Task data START

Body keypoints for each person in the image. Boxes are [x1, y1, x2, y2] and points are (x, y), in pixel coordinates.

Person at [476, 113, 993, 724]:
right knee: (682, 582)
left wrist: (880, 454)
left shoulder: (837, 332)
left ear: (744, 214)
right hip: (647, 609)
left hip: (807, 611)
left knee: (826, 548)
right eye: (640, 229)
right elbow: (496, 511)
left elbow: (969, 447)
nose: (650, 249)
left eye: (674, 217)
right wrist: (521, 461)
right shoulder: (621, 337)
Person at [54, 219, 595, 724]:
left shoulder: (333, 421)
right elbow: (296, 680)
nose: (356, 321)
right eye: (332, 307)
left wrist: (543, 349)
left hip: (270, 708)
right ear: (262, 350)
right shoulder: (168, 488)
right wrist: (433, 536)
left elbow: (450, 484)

Task data END
Task data START

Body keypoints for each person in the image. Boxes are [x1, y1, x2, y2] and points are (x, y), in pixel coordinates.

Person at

Task data END
Task data START

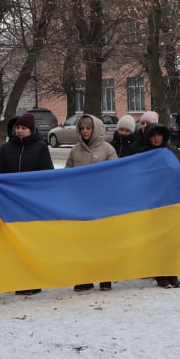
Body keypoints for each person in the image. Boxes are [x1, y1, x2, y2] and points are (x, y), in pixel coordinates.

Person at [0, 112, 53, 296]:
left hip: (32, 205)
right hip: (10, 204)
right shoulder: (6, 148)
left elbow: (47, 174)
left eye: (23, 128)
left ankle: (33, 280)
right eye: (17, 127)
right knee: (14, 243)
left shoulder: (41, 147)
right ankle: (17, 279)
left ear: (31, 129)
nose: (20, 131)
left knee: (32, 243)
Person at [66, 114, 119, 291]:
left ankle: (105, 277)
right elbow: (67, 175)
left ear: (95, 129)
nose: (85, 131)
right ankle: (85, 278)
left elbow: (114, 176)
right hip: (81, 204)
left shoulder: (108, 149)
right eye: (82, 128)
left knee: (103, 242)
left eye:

Task data END

▸ Task description
Please reproduce the lines from the line with "right knee: (14, 243)" to the line with "nose: (85, 131)", both ends included, exactly as they appear above.

▸ Answer space
right knee: (14, 243)
left shoulder: (41, 147)
right ankle: (17, 279)
left ear: (31, 129)
nose: (20, 131)
left knee: (32, 243)
Person at [66, 114, 119, 291]:
left ankle: (105, 277)
right elbow: (67, 175)
left ear: (95, 129)
nose: (85, 131)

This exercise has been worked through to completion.